- **Problem set**
1: In the data center paper, copy the part that begins at the words "Data centers are" and stops after "built right away.", substituting "buildings" for "warehouses".
2: Answer these questions from the data center paper.
(a) How many data centers does it say the United States already has?
(b) Which organization carried out the year-long project it cites?
(c) How many kinds of artificial intelligence does it say there are?

+++ Reading passage

By Peter Montague, SEHN fellow

A new data center has been proposed for your town. What do you think? What do your neighbors think?

A lot of communities doubt the benefits of data centers, and many are opposing them outright. This paper outlines some of the concerns.

What is a data center?

Data centers are huge windowless warehouses stuffed with electronic equipment. They are essentially giant computing facilities shared by millions of people. They run the internet. That’s where you and I get our email and our news (Associated Press, Reuters, USA Today, New York Post, etc.). It’s where Facebook lives, along with WhatsApp, TikTok, Truth Social, Instagram, X, Threads, Bluesky and so on.

Your computer and your hand-held device depend on data centers, as do many or most businesses. But there are already more than 5,000 data centers in the United States, 10 times as many as in China or Germany. So, the internet will not shut down if new ones aren’t built right away. 

Most of the new data center boom is for “hyperscale” (i.e., humongous) data centers to support generative artificial intelligence (genAI, described below). So, the first thing to consider is genAI itself, the main product and purpose of most new data centers.

Without going into detail here, there are important questions about the future of unregulated AI and the global demise of democracy, as detailed recently in a year-long project by the Bulletin of the Atomic Scientists. The Bulletin asserts that “the people and organizations developing artificial intelligence applications are gaining control of the world's governance, information ecosystems, energy resources, military-industrial complex, and more.” Grass-roots pressure to regulate AI is growing. 

There are five kinds of artificial intelligence (AI)

Predictive AI predicts future outcomes, for example weather, or the maintenance requirements of power plants, or how proteins will fold in three dimensions based on two-dimensional pictures of amino acids (for discovery of new drugs).

++++++
+++ Information

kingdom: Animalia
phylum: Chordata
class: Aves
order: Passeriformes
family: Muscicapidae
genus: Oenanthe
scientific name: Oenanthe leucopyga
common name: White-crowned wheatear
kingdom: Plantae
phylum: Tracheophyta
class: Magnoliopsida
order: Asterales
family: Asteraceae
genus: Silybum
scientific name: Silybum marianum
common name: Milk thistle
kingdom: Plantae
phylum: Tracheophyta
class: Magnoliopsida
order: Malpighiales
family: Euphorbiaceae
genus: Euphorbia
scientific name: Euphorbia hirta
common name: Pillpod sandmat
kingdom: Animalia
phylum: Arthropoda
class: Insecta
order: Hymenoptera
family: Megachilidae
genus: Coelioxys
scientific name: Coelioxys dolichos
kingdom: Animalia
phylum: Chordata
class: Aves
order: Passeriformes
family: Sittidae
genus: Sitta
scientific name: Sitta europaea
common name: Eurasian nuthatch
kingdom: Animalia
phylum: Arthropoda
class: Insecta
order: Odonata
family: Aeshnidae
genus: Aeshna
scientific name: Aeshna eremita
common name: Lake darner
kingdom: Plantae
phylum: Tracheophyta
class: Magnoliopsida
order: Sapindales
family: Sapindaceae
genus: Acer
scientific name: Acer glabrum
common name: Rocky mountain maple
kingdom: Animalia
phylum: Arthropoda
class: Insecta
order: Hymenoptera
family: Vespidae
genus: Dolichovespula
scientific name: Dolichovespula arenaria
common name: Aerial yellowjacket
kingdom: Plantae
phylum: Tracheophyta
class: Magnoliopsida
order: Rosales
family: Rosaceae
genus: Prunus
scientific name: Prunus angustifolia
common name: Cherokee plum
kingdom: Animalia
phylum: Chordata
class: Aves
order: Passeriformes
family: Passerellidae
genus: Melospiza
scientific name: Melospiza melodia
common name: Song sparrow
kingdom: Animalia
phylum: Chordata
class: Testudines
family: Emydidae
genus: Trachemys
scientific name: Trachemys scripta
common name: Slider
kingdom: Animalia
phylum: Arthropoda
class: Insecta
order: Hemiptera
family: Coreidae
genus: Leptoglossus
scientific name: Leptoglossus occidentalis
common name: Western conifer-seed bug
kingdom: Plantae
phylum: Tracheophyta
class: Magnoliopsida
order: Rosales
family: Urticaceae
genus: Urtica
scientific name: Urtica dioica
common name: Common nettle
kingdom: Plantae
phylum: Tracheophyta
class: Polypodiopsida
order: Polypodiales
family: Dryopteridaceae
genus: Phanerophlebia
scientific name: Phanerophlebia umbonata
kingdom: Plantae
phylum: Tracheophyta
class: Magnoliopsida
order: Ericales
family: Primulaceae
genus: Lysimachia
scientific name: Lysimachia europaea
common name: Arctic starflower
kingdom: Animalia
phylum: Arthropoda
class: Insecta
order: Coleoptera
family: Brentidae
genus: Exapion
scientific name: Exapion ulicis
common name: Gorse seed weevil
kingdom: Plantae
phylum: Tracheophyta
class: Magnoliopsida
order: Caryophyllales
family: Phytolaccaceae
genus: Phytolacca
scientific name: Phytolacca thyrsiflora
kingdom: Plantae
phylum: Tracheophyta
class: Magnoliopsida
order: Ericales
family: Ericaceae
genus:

++++++

- **Answers to the exercise**
1:
Data centers are huge windowless buildings stuffed with electronic equipment. They are essentially giant computing facilities shared by millions of people. They run the internet. That’s where you and I get our email and our news (Associated Press, Reuters, USA Today, New York Post, etc.). It’s where Facebook lives, along with WhatsApp, TikTok, Truth Social, Instagram, X, Threads, Bluesky and so on.

Your computer and your hand-held device depend on data centers, as do many or most businesses. But there are already more than 5,000 data centers in the United States, 10 times as many as in China or Germany. So, the internet will not shut down if new ones aren’t built right away.

2:
(a) More than 5,000.
(b) The Bulletin of the Atomic Scientists.
(c) Five.